* Entries shown *
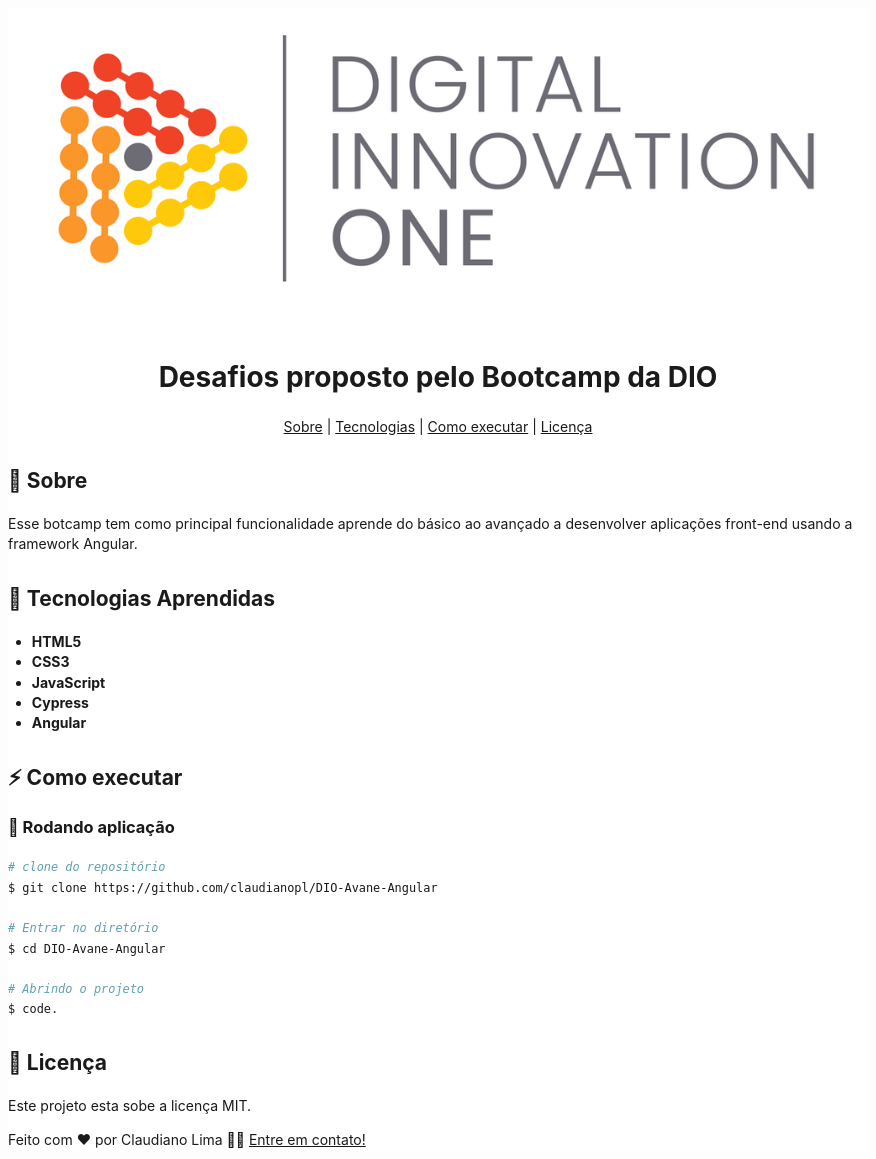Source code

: <h1 align="center"><img alt="Digital Inovation One" title="#DIO" src=".github/DIO.png" style="width:100%;"/></h1>
<h1 align="center">Desafios proposto pelo Bootcamp da DIO</h1>

<p align="center">
 <a href="#-sobre">Sobre</a> |
 <a href="#-tecnologias">Tecnologias</a> | 
 <a href="#-como-executar">Como executar</a> | 
 <a href="#-licença">Licença</a>
</p>

## 🚀 Sobre
Esse botcamp tem como principal funcionalidade aprende do básico ao avançado a desenvolver aplicações front-end usando a framework Angular.


## 🚀 Tecnologias Aprendidas
- **HTML5**
- **CSS3**
- **JavaScript**
- **Cypress**
- **Angular**

## ⚡ Como executar

### 🎲 Rodando aplicação
```bash 
# clone do repositório
$ git clone https://github.com/claudianopl/DIO-Avane-Angular

# Entrar no diretório
$ cd DIO-Avane-Angular

# Abrindo o projeto
$ code.
```

## 📝 Licença

Este projeto esta sobe a licença MIT.

Feito com ❤️ por Claudiano Lima 👋🏽 [Entre em contato!](linkedin.com/in/claudianopl)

* Work to be completed *
Scan the material above and determine how many lines include the word "projeto"; report only the number.

* Response to the exercise *
2